• **Brief**: Copy the material below verbatim, from the line with "Page size: 1241x1754." to the line with "text_box PER FARE", both lines included.

-- -- --

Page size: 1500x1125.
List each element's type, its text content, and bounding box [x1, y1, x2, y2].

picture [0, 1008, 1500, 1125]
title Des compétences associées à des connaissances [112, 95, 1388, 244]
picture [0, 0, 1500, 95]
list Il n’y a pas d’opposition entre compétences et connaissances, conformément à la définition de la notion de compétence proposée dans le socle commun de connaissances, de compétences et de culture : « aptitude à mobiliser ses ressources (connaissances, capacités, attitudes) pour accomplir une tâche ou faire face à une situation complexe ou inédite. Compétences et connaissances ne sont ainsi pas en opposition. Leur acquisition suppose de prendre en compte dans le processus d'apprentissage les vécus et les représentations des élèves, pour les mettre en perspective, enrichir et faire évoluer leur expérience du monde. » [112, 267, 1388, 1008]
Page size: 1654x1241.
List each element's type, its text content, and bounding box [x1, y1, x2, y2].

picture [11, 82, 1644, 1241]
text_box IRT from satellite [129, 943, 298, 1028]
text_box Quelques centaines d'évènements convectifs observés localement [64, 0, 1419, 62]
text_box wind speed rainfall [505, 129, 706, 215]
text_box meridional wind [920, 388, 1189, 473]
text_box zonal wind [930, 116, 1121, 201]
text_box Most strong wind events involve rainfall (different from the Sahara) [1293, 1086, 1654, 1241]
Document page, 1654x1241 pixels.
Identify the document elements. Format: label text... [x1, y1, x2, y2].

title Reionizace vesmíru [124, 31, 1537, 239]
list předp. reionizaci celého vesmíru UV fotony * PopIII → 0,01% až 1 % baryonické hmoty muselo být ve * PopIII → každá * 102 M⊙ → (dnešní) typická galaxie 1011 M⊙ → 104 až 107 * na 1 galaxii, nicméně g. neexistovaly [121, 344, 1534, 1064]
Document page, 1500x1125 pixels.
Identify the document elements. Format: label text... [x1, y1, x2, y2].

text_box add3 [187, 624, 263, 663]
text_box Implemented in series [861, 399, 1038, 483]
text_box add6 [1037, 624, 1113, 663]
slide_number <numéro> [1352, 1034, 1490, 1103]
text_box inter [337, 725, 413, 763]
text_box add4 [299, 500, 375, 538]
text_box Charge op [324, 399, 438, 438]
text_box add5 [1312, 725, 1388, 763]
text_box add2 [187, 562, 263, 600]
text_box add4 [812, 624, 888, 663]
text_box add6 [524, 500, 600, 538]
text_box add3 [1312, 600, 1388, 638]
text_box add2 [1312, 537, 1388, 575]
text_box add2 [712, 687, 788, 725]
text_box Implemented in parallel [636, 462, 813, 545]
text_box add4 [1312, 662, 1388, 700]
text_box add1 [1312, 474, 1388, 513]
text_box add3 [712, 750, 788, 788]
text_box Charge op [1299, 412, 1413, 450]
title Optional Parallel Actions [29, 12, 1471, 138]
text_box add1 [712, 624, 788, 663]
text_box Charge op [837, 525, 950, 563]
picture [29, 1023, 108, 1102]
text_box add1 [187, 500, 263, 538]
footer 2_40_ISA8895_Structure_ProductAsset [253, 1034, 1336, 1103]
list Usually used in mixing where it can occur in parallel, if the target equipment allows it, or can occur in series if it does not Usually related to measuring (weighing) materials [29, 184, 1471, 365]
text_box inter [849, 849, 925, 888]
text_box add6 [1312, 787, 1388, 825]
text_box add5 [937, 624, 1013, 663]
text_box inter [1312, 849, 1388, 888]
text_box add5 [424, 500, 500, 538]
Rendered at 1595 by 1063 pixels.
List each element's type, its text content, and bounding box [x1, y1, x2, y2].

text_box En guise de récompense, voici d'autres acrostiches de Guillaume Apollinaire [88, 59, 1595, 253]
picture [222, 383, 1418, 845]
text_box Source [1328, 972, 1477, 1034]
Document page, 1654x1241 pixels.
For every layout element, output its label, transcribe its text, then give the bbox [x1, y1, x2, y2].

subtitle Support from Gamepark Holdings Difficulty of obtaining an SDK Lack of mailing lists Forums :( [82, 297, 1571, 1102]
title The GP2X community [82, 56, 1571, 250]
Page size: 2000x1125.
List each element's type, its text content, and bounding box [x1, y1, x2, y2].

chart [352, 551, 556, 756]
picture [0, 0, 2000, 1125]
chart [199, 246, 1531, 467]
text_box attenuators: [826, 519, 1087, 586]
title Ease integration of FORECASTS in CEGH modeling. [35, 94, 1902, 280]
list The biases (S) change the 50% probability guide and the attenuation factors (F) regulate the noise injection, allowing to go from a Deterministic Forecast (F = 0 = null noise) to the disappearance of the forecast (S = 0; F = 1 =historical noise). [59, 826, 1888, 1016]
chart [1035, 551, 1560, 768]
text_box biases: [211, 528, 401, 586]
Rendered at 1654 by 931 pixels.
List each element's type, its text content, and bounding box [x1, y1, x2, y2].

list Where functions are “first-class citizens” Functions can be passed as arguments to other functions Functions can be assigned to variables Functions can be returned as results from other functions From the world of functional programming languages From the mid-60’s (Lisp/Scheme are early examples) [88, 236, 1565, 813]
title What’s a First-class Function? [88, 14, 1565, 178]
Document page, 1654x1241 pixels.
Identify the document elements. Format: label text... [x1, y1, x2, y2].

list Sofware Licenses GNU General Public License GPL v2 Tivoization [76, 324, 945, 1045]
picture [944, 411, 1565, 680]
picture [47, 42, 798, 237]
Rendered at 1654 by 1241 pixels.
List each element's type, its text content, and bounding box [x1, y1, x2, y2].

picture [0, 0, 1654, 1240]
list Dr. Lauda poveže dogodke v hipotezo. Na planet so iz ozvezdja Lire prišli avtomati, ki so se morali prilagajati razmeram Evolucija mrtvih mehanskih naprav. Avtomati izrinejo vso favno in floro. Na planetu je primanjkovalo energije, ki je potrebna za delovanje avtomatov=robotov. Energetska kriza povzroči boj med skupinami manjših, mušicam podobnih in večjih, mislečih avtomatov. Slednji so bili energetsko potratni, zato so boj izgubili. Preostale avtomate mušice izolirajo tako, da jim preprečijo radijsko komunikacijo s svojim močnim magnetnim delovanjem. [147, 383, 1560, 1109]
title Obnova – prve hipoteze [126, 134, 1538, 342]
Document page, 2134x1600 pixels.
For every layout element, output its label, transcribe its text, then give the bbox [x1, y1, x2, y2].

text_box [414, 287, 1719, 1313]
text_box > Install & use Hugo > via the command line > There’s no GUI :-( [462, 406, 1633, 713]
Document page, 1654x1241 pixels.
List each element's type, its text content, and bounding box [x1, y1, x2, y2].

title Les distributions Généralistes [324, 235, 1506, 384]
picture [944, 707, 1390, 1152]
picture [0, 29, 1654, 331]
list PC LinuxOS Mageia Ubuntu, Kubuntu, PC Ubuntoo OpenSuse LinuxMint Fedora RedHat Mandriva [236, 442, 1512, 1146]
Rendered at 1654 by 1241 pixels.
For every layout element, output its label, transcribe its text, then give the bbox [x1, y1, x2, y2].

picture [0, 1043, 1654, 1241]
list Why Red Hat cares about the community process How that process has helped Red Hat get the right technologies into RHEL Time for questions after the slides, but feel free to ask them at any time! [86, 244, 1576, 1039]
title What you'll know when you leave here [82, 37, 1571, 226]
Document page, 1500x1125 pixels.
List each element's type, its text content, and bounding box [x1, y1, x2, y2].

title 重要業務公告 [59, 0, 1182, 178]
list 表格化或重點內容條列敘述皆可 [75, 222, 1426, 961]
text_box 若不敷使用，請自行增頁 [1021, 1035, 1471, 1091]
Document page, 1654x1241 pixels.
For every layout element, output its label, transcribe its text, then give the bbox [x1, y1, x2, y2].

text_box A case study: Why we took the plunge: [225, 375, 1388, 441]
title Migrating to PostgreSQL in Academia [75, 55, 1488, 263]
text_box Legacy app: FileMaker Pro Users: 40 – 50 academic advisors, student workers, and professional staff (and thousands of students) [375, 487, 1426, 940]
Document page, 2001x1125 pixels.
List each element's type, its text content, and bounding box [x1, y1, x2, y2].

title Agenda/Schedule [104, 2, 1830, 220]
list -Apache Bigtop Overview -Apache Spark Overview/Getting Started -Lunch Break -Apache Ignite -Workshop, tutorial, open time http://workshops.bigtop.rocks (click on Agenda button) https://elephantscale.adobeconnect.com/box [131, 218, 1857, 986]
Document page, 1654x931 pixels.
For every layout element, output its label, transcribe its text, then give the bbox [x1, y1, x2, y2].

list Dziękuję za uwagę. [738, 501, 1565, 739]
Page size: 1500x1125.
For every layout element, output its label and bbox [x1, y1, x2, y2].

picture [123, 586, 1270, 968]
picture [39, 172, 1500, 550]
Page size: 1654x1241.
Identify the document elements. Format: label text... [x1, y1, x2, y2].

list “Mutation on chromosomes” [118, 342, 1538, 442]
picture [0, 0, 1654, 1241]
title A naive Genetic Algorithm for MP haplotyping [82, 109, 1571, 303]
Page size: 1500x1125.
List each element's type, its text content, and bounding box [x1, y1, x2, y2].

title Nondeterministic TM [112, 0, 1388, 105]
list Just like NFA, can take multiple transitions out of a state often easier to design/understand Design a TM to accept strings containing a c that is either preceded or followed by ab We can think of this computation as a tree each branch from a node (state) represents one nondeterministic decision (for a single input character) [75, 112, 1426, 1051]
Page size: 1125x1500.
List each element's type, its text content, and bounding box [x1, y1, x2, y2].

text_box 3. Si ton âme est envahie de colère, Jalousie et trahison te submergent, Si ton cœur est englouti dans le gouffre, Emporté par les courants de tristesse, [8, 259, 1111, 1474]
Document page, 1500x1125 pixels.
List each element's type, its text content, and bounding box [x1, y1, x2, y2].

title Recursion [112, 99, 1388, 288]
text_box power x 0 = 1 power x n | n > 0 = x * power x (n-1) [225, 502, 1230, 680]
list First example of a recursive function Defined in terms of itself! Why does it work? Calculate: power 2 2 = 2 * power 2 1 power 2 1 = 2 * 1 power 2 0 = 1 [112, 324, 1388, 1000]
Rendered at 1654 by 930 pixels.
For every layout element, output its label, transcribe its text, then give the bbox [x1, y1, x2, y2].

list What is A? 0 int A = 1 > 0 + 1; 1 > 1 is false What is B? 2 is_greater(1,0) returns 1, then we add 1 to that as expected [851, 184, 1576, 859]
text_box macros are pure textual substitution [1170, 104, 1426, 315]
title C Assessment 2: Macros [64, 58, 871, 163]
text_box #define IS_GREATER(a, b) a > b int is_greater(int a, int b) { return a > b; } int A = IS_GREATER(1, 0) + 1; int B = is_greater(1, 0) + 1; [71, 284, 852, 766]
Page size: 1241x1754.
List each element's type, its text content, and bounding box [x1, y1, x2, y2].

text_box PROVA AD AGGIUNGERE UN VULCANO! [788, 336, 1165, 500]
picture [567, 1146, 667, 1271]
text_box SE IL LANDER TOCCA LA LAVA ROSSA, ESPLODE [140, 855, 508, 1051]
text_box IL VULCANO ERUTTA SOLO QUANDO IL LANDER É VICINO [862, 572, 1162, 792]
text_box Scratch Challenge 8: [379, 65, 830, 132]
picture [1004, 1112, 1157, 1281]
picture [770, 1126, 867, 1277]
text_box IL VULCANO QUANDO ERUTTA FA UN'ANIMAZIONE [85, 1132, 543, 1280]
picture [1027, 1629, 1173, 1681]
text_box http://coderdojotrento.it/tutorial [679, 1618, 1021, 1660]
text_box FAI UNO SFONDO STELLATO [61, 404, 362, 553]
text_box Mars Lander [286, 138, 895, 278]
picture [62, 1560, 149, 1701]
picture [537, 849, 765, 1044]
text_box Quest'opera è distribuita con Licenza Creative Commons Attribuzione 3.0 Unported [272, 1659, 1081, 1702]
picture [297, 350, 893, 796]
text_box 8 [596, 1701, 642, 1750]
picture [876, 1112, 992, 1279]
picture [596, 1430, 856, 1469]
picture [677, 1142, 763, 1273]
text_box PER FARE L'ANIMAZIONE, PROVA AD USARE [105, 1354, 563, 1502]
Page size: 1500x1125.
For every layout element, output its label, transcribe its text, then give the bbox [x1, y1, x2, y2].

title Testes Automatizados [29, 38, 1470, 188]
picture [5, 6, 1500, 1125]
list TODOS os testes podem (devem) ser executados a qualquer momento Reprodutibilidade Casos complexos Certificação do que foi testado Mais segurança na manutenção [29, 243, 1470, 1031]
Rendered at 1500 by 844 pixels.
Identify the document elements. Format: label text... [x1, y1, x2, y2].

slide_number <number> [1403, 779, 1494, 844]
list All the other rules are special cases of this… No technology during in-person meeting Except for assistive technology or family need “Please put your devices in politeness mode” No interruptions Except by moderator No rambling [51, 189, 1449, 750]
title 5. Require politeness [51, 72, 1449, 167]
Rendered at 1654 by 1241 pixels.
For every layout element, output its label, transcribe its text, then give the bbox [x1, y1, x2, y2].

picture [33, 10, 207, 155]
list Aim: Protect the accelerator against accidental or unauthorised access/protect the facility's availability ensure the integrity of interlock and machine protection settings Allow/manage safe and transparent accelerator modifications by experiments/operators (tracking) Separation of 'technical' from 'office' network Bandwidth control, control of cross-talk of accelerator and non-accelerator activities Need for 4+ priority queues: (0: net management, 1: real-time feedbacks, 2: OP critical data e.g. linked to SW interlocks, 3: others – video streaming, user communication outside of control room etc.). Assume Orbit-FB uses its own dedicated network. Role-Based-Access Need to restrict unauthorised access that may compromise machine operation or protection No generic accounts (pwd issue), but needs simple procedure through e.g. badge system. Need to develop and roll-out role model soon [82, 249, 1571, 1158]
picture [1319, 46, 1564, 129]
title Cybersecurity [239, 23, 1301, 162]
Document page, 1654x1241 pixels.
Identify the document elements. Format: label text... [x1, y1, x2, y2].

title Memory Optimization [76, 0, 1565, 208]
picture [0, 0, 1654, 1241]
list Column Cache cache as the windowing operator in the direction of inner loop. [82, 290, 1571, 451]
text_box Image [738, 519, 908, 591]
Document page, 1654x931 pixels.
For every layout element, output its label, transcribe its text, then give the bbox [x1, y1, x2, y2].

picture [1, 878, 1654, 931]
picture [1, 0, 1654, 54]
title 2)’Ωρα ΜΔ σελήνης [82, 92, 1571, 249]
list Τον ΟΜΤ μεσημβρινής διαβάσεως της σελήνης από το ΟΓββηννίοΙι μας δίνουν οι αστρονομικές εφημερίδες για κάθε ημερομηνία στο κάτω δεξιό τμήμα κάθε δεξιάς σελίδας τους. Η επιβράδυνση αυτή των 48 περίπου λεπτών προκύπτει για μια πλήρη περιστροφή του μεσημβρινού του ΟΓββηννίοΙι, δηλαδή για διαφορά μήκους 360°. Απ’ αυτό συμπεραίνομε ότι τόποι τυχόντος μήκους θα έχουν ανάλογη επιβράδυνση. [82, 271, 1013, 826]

-- -- --

• **Output for this exercise**:
Page size: 1241x1754.
List each element's type, its text content, and bounding box [x1, y1, x2, y2].

text_box PROVA AD AGGIUNGERE UN VULCANO! [788, 336, 1165, 500]
picture [567, 1146, 667, 1271]
text_box SE IL LANDER TOCCA LA LAVA ROSSA, ESPLODE [140, 855, 508, 1051]
text_box IL VULCANO ERUTTA SOLO QUANDO IL LANDER É VICINO [862, 572, 1162, 792]
text_box Scratch Challenge 8: [379, 65, 830, 132]
picture [1004, 1112, 1157, 1281]
picture [770, 1126, 867, 1277]
text_box IL VULCANO QUANDO ERUTTA FA UN'ANIMAZIONE [85, 1132, 543, 1280]
picture [1027, 1629, 1173, 1681]
text_box http://coderdojotrento.it/tutorial [679, 1618, 1021, 1660]
text_box FAI UNO SFONDO STELLATO [61, 404, 362, 553]
text_box Mars Lander [286, 138, 895, 278]
picture [62, 1560, 149, 1701]
picture [537, 849, 765, 1044]
text_box Quest'opera è distribuita con Licenza Creative Commons Attribuzione 3.0 Unported [272, 1659, 1081, 1702]
picture [297, 350, 893, 796]
text_box 8 [596, 1701, 642, 1750]
picture [876, 1112, 992, 1279]
picture [596, 1430, 856, 1469]
picture [677, 1142, 763, 1273]
text_box PER FARE L'ANIMAZIONE, PROVA AD USARE [105, 1354, 563, 1502]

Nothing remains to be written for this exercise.